**Requirement**
Please edit all the entries below by replacing "Reading left to right" with "From left to right" and changing nothing else. Leave the pictures out of your answer.

**Source data**
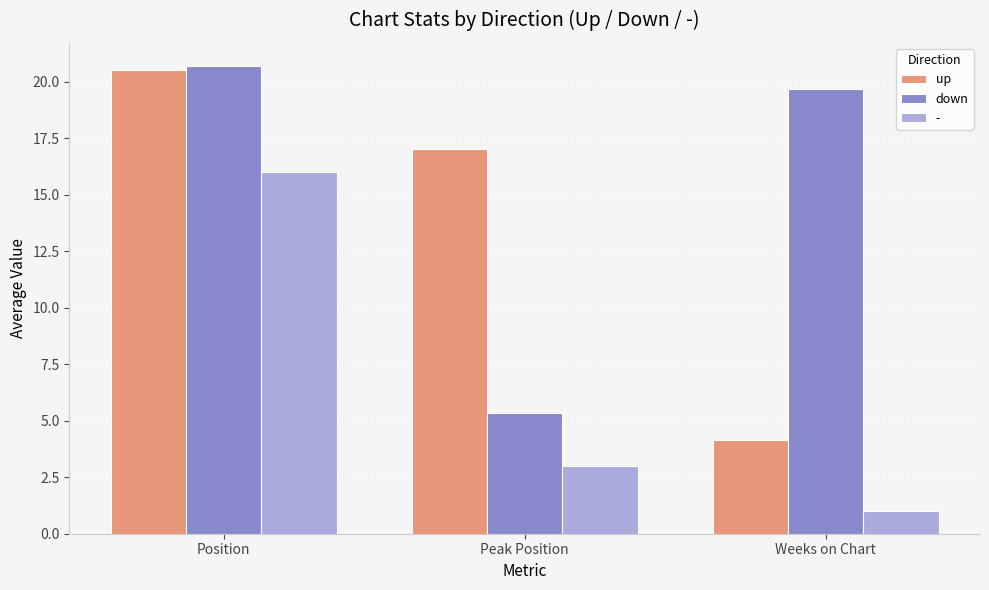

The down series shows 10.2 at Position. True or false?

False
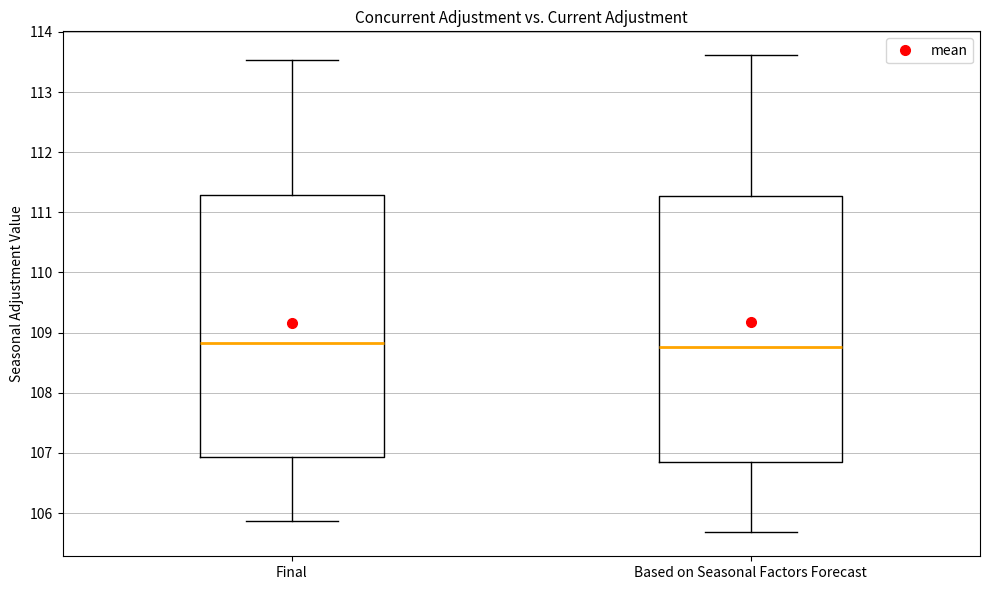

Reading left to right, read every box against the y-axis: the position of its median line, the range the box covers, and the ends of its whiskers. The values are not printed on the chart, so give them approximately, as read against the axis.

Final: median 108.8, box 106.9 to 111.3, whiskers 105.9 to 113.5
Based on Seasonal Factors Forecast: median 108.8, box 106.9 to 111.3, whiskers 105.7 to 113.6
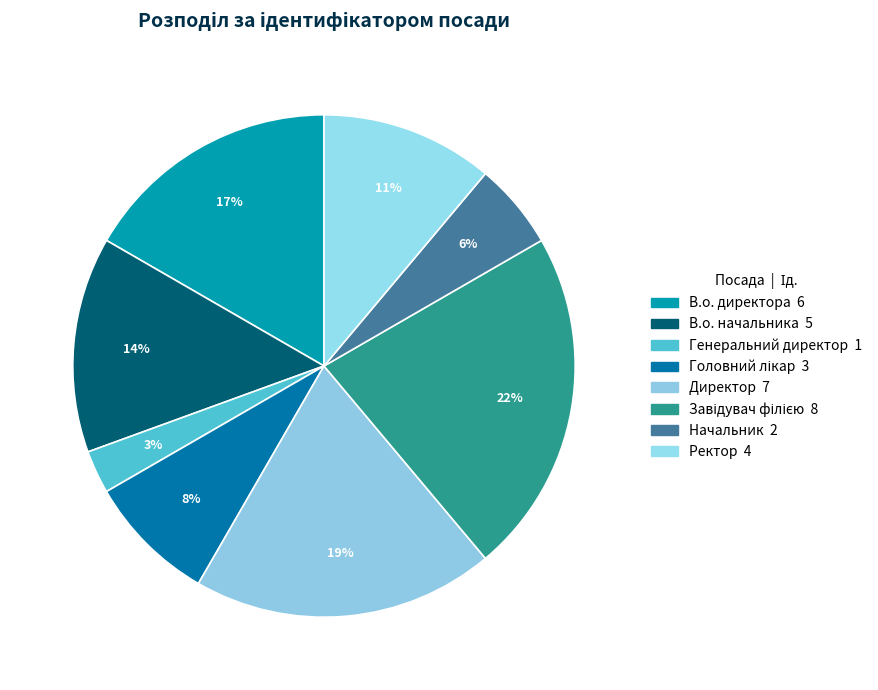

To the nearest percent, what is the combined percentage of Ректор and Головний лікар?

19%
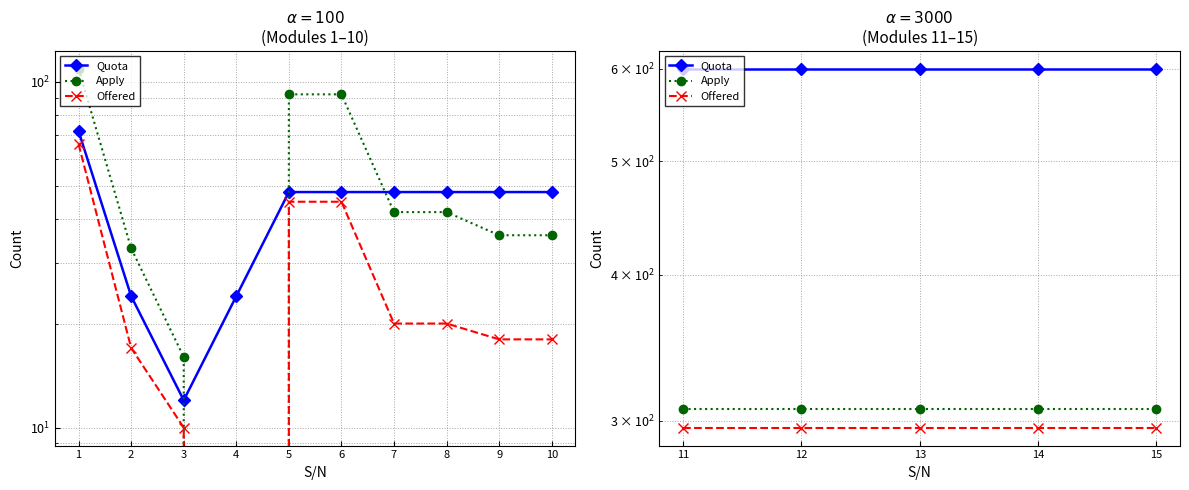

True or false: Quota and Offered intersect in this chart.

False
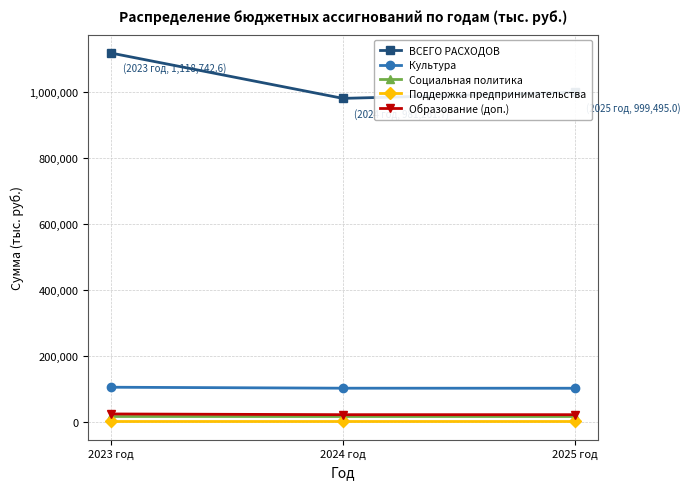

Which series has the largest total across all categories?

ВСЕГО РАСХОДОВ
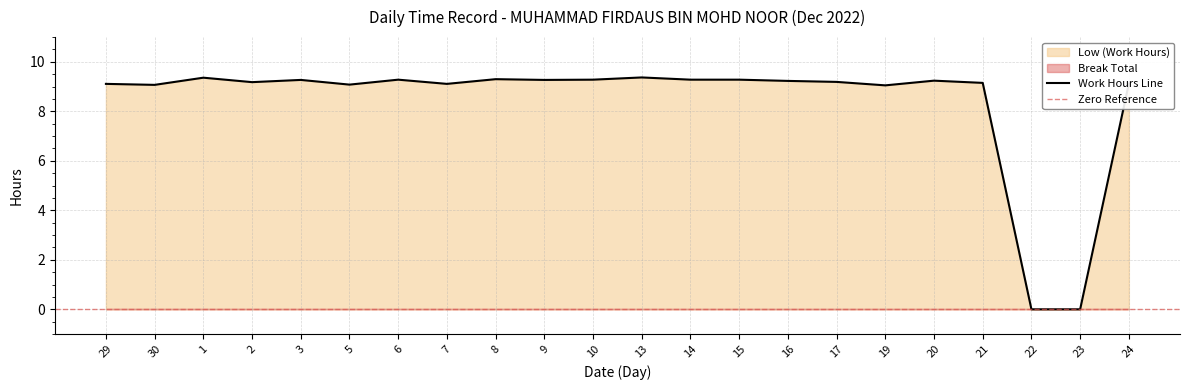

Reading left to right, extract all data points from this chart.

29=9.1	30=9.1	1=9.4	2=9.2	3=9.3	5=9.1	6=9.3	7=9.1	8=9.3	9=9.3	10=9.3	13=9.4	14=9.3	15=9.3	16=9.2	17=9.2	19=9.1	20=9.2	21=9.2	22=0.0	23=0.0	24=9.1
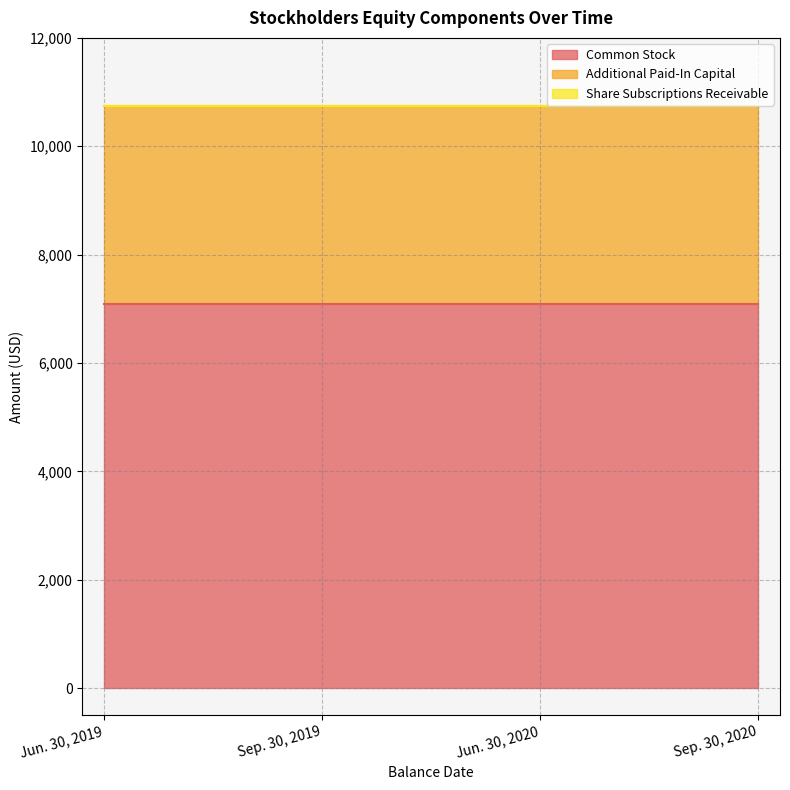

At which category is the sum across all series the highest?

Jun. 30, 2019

**Expected output**
The down series shows 10.2 at Position. True or false?

False

From left to right, read every box against the y-axis: the position of its median line, the range the box covers, and the ends of its whiskers. The values are not printed on the chart, so give them approximately, as read against the axis.

Final: median 108.8, box 106.9 to 111.3, whiskers 105.9 to 113.5
Based on Seasonal Factors Forecast: median 108.8, box 106.9 to 111.3, whiskers 105.7 to 113.6

To the nearest percent, what is the combined percentage of Ректор and Головний лікар?

19%

True or false: Quota and Offered intersect in this chart.

False

Which series has the largest total across all categories?

ВСЕГО РАСХОДОВ

From left to right, extract all data points from this chart.

29=9.1	30=9.1	1=9.4	2=9.2	3=9.3	5=9.1	6=9.3	7=9.1	8=9.3	9=9.3	10=9.3	13=9.4	14=9.3	15=9.3	16=9.2	17=9.2	19=9.1	20=9.2	21=9.2	22=0.0	23=0.0	24=9.1

At which category is the sum across all series the highest?

Jun. 30, 2019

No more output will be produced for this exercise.